Baseball Show interview with the Giambino
Not the most interesting interview I’ve ever done, but the big Easter egg comes when I start asking the Papelbon question, then realize how stupid it’s going to sound to ask him if it felt good to hit a walk-off home run, then try to rephrase it and end up making it sound even dumber. Sheer panic:
Melvin Mora: Not on Team Melvin
I don’t want to scoop the video interview I just did with Melvin Mora since it’ll come out sometime early next week and you can watch it then, but know that Melvin Mora is totally awesome and cool.
I’m probably biased because Mora was always one of my favorite Mets in his brief tenure with the team.
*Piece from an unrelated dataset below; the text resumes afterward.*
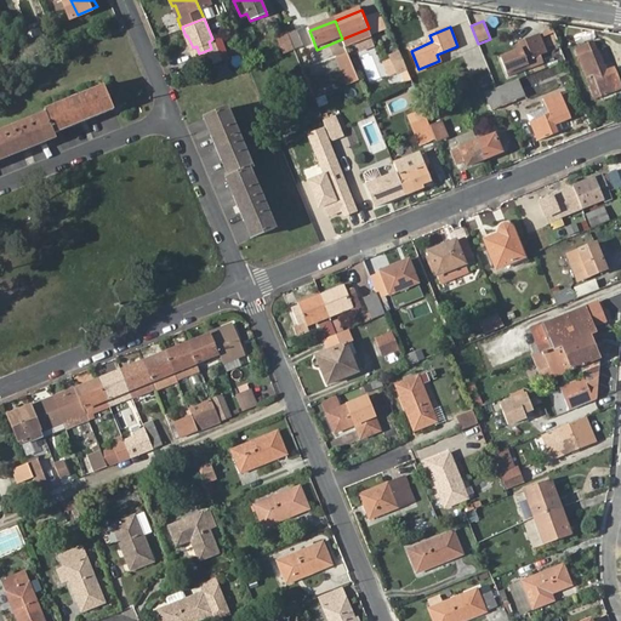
[(369,28),(342,39),(347,49),(372,38),(369,28)]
I thought it was awesome when he randomly became one of the best hitters in the American League for a couple of years, and even kind of awesome when he hit that grand slam last night.
Anyway, Mora told me he cried when he found out the Mets traded him to the Orioles. And he talked about Edgardo Alfonzo’s role in getting him on the Mets’ roster, which was cool. Real good interview, I think — one of my favorites this year.
Also, while this was happening, Ubaldo Jimenez was signing autographs for some fans. Some reporters were in the dugout to interview him so he gave the “one sec” sign to the crowd.
While he was answering the reporters’ questions, he grabbed a bunch of brand-new, official Major League baseballs out of a bag and signed them. I figured he was autographing them for the interviewer or something (even though that’s a big-time media no-no around here), but after he finished the interview he went back to where he was standing and tossed all the balls out to the crowd.
I don’t think I’ve ever seen a player do something like that before, and it’s particularly awesome that it should be a player who’s, well, particularly awesome. So that’s cool.
And furthermore, the Rockies were pumping Madonna in the clubhouse before the game, and I mean that in the most innocent sense of the term. First “La Isla Bonita,” then “Like a Prayer.” Pretty weird.
Apparently that happened
It was not immediately clear what sparked the fight between the 28-year-old relief pitcher and his 53-year-old father-in-law, police said.
Moments before the explosion with his family, Rodriguez snapped at reporters who asked why he was not summoned to pitch in a bases loaded situation in the eighth inning.
“Did I f—–g pitch tonight?” Rodriguez snarled when asked if he was upset that manager Jerry Manuel did not ask him to protect a one-run lead. “Why do I have to talk to you f—–g guys?”
– Kristie Ackert and Jonathan Lemire, N.Y. Daily News.
Oh lord. So looks like the 2010 Mets season finally turned to full-blown absurdity last night, prompted perhaps by Jerry Manuel’s downright surreal bullpen management.
Obviously I don’t know what happened in the family room, so I’m not here to making sweeping moral statements about K-Rod beating up his father-in-law. I’ll leave “appalling” and “abominable” to the Daily News, though I’ll admit that it’s pretty hard to come up with a good reason for a 28-year-old professional athlete to be fighting a guy 30 years his senior.
I imagine we’re going to hear a whole, whole lot more about this, so I’ll reserve judgment until some more of the details come out.
The only thing I’m certain of is that Manny Acosta shouldn’t have been in that game last night. If you’re so desperate to have a set “eighth-inning guy” that you need to take a decent starter out of the rotation to anoint him the eighth-inning guy, then holy lord, let him pitch the eighth inning. You’ve got to give him some margin for error. Takahashi allowed two baserunners, yes, but it wasn’t like they both crushed the ball. And if he’s the elusive eighth-inning guy you’ve been searching for all season, he should be good enough to pitch out of a jam. Maybe guys are relinquishing that role so quickly because they know they’ll be yanked from it as soon as they fail the first time and are pitching tentatively.
Anyway, the small upside to the K-Rod thing is that probably no one will say the Mets are too nice anymore.